Saudi Riyal Rate-Daily Updates

Economic Ripple Effects of the Rate Shift

The Saudi Riyal’s adjustment to Rs75.82 carries both immediate and far-reaching consequences. For households, the Riyal’s strength amplifies the value of remittances, bolstering spending power amid escalating costs. Enterprises trading with Saudi Arabia, especially in oil and chemical imports, benefit from the Riyal’s steady value, which ensures cost predictability, though a stronger Riyal may marginally inflate import expenses, straining Pakistan’s trade balance. On a broader scale, the Riyal’s stability fortifies Pakistan’s foreign exchange reserves, which exceeded $11 billion in October 2024, aiding in curbing inflation and servicing external debt. A softer Rupee, as seen earlier in June, can enhance export potential, but the current stability in the Riyal-PKR pair fosters economic equilibrium.

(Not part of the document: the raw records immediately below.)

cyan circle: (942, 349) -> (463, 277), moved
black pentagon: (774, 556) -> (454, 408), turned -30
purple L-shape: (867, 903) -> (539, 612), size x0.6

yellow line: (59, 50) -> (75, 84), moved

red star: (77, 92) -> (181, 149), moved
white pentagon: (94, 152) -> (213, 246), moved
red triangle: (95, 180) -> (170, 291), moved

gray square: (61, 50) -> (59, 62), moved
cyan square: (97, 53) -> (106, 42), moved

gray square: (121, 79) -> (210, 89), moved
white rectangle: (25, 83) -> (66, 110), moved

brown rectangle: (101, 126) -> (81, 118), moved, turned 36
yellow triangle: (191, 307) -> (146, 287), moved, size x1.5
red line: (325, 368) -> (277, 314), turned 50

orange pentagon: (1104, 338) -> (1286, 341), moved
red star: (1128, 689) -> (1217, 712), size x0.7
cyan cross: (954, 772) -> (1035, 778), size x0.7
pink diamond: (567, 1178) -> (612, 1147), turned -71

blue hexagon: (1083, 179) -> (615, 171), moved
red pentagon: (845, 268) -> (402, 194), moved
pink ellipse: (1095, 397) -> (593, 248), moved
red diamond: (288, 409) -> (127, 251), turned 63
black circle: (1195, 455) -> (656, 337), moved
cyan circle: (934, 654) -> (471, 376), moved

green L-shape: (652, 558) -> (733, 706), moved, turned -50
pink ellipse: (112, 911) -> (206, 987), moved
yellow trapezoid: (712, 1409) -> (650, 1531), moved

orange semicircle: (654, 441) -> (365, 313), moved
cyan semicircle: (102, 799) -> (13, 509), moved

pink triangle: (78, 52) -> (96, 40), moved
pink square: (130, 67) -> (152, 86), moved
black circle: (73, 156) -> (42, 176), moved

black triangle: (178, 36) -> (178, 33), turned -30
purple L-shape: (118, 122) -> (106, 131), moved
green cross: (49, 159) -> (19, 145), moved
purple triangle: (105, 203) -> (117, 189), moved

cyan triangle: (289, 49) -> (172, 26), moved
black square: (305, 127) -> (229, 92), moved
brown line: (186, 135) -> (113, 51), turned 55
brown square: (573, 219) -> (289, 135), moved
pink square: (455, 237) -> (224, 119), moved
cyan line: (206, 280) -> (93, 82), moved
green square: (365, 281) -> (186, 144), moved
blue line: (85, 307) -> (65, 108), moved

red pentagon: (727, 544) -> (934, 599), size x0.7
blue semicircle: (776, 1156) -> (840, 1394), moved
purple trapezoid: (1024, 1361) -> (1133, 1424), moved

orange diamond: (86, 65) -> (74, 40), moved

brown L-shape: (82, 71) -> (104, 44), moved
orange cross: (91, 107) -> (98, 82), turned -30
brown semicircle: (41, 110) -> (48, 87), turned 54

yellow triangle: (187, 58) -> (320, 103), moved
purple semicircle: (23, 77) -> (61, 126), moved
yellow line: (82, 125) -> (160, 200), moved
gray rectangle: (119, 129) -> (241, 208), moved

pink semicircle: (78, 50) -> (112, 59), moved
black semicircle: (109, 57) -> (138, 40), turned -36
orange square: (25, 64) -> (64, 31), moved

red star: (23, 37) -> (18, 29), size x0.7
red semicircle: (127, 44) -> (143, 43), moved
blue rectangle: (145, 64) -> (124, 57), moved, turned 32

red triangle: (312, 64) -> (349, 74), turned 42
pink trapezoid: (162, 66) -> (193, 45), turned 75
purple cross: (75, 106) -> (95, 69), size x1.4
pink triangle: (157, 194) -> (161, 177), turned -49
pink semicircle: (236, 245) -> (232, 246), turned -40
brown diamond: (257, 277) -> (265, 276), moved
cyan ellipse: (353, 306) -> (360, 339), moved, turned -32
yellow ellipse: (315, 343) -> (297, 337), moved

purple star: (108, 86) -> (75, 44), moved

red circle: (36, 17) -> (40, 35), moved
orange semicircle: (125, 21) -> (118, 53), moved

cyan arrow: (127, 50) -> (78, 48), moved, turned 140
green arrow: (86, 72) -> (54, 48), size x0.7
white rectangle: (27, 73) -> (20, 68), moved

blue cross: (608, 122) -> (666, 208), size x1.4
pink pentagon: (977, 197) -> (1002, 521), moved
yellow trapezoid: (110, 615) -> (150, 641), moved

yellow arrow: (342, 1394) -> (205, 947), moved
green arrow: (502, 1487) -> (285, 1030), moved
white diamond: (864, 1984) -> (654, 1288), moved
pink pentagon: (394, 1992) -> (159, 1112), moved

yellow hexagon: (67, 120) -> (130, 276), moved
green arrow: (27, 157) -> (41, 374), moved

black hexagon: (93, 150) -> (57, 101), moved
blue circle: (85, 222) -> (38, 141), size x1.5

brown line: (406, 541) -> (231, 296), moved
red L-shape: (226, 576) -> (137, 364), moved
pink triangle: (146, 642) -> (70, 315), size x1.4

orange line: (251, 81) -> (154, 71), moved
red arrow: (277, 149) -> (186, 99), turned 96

Overview of the Saudi Riyal and Pakistani Rupee

The Saudi Riyal (SAR), divided into 100 halala, serves as Saudi Arabia’s currency, overseen by the Saudi Central Bank and anchored to the US dollar for reliability. This stability makes it a trusted medium for global commerce and remittances, especially for Pakistanis working in the Kingdom. The Pakistani Rupee (PKR), marked by ₨, has been Pakistan’s currency since 1948, managed by the State Bank of Pakistan under a flexible exchange rate system. Its value hinges on domestic factors like inflation, trade deficits, and foreign inflows, with the Riyal-PKR rate shaped by market forces.

What Lies Ahead

The Saudi Riyal’s ascent to Rs75.82 reflects enduring market momentum, fueled by remittances and trade flows. Traders and economic planners should remain attentive, as even slight rate changes can affect remittances, import costs, and fiscal strategies. For countless Pakistanis, both domestically and abroad, the Riyal’s steadfast value remains a cornerstone of financial security and economic resilience.